Monday, July 22, 2002

The city of Detroit begins kissing up to the Democratic party today, hoping to land the 2004 Democratic Convention. You have to be a severe case of a political junkie to care much about this, and if you're on the Detroit committee, you have to be a little delusional to think that having the convention will be all that much of an economic boost to the city. It hardly ever is, and with conventions' gradual plunge in significance accelerated by a front-loaded '04 primary schedule, the next round of conventions will be a joke (the Dems are talking about scheduling for September, while their nominee will be settled in February or March). Still, a hosting convention would mean a lot, symbolically (i.e. rebirth), to Detroit or New York, more so than fellow candidates Boston and Miami.
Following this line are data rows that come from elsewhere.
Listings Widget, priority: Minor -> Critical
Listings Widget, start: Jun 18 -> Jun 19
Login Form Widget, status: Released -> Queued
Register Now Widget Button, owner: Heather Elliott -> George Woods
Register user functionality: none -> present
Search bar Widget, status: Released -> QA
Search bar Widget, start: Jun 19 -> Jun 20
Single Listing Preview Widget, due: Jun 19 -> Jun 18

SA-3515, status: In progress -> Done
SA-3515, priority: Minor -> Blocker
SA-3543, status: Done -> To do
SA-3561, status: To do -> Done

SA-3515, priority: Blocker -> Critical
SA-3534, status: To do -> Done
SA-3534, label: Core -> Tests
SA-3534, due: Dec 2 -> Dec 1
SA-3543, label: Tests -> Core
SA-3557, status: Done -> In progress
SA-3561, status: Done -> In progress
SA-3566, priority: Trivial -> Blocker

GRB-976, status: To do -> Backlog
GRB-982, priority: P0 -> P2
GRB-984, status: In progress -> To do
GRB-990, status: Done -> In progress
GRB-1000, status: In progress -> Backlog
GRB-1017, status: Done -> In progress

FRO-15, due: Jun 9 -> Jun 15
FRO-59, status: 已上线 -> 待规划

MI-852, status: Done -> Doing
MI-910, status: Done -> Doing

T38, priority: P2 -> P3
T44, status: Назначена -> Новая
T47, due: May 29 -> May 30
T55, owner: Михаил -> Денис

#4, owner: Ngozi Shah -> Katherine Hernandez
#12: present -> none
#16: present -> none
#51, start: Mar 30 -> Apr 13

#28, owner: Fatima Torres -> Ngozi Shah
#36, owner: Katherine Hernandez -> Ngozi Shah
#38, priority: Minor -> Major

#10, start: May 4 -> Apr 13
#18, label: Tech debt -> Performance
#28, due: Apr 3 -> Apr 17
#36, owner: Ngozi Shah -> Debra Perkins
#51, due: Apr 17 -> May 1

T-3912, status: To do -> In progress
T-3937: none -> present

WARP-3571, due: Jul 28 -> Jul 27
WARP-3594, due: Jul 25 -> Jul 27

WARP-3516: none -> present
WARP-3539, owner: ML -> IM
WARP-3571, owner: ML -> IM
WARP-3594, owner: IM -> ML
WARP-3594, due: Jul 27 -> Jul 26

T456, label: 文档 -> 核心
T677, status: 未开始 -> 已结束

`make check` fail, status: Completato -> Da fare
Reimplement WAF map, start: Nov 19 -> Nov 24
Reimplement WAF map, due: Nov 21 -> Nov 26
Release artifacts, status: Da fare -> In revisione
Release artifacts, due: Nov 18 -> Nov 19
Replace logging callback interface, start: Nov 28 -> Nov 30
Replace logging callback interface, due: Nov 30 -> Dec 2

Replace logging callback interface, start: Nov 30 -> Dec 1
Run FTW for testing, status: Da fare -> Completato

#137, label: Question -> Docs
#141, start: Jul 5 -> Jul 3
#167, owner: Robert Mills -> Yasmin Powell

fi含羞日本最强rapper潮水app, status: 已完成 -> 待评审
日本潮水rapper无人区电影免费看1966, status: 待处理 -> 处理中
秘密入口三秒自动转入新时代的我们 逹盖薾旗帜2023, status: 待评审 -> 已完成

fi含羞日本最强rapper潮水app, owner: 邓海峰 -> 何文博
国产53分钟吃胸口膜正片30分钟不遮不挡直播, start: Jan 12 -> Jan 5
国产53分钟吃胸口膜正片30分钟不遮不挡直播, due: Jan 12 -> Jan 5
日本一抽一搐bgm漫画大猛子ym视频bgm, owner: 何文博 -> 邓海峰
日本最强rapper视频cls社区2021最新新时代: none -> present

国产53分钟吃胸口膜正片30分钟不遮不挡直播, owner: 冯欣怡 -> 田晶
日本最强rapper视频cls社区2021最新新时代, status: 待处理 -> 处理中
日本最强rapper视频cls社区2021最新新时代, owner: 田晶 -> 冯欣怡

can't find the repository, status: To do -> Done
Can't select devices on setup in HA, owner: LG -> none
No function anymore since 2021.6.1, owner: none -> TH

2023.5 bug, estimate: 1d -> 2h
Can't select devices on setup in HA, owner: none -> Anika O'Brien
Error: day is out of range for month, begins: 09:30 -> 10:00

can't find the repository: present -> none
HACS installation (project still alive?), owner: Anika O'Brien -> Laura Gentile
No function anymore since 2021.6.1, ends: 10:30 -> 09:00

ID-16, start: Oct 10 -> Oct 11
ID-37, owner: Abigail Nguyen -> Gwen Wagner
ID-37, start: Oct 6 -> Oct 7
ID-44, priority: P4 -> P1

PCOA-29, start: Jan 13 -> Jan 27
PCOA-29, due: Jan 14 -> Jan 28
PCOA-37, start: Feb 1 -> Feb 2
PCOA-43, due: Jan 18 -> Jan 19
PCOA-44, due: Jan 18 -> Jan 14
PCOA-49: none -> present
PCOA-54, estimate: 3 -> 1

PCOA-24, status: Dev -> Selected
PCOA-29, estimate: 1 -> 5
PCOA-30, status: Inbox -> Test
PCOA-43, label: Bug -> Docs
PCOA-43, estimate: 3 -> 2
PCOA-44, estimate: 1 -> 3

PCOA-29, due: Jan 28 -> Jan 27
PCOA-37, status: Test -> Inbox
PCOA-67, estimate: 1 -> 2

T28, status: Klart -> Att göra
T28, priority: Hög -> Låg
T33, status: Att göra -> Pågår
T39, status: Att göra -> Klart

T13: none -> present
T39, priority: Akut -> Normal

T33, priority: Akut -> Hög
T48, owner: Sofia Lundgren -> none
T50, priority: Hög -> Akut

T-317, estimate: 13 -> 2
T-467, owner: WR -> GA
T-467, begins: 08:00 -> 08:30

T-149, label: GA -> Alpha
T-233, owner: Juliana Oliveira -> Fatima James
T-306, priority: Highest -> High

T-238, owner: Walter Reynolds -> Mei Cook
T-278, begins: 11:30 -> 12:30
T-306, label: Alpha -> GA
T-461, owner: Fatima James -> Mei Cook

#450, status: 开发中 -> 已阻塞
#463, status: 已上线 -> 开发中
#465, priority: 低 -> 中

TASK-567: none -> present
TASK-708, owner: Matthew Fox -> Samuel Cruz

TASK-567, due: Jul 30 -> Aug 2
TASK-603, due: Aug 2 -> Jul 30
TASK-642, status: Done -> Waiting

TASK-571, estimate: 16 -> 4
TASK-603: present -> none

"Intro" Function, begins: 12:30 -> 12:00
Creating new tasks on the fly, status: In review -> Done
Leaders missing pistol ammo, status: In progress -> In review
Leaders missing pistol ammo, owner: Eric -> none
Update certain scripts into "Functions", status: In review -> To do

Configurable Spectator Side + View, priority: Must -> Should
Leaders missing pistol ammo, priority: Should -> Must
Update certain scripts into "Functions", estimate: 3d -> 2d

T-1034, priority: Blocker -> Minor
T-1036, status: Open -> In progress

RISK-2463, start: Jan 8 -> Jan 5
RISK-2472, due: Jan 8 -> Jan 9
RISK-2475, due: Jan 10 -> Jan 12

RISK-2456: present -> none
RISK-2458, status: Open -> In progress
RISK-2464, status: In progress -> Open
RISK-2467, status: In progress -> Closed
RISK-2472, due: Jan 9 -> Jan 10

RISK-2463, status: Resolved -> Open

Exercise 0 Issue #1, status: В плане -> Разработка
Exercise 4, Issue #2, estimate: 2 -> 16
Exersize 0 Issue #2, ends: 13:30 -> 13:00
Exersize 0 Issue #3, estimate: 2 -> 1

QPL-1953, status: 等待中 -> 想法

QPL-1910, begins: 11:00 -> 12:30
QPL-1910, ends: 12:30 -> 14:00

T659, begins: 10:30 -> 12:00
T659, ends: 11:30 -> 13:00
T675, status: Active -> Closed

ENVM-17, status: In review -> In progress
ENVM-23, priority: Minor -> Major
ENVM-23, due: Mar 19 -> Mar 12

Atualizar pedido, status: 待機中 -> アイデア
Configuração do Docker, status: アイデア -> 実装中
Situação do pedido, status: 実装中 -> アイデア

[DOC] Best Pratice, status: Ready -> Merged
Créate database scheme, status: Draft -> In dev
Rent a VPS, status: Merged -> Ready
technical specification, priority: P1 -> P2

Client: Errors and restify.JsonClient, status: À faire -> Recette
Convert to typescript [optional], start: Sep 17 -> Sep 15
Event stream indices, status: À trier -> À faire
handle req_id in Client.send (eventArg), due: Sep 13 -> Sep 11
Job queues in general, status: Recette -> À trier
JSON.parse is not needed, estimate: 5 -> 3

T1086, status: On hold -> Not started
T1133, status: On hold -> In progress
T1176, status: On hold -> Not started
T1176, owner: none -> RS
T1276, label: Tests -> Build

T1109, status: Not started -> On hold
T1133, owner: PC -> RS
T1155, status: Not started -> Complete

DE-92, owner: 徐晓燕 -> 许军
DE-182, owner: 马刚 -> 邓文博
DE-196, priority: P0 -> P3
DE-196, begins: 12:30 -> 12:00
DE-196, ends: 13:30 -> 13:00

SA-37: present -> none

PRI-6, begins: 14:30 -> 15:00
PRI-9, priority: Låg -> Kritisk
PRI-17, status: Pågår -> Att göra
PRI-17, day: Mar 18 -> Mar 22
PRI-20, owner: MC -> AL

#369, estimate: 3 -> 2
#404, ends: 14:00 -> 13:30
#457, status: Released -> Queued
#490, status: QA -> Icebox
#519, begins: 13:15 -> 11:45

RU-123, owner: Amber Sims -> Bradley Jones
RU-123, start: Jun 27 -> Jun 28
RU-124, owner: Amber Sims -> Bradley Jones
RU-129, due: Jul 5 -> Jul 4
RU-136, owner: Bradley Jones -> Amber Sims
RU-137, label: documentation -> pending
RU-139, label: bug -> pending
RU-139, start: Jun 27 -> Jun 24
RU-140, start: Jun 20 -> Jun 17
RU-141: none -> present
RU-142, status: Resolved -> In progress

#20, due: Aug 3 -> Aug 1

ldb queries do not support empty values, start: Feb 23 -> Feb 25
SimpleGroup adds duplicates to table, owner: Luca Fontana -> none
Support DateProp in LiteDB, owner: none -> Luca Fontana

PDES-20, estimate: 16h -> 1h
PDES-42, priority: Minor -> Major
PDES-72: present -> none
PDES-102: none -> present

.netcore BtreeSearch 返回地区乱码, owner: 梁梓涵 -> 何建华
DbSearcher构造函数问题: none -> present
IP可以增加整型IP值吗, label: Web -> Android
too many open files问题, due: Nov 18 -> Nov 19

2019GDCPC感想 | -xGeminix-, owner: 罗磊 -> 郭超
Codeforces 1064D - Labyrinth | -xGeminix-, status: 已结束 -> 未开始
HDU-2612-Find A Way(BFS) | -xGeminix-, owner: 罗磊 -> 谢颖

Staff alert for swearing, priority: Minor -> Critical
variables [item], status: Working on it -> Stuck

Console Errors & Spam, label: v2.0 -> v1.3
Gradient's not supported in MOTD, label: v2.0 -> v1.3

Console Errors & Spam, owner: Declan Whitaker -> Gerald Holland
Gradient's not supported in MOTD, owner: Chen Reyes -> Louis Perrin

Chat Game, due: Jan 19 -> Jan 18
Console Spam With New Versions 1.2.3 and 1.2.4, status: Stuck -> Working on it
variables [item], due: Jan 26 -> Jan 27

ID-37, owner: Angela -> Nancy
http://www.gwu.edu/~action/2004/convs/dsiteselect.html
http://www.ci.detroit.mi.us/ccsd/Releases/pr052322.htm
"Market forces have no intrinsically moral direction," says Arianna Huffington. "Which is why, before he wrote 'The Wealth of Nations,' Adam Smith wrote 'The Theory of Moral Sentiments.' Ethics should precede economics. But it’s not inevitable that it will." I'm an Arianna fan, but as a Christian liberal, I'm fascinated anytime liberals talk about ethics. Liberals make it their job to say there are no absolutes, only differing perspectives, and that the problem with religion is that it forces one particular institutional view on otherwise independently minded people. So then what is the source of liberals' moral outrage? Didn't these CEO's cooking the books merely have a different interpretation of reality? Or are the Ten Commandments in play here? But I'll always cheer on Huffington et al in her rants against corporate greed, which to her credit she was making before it was recently hip.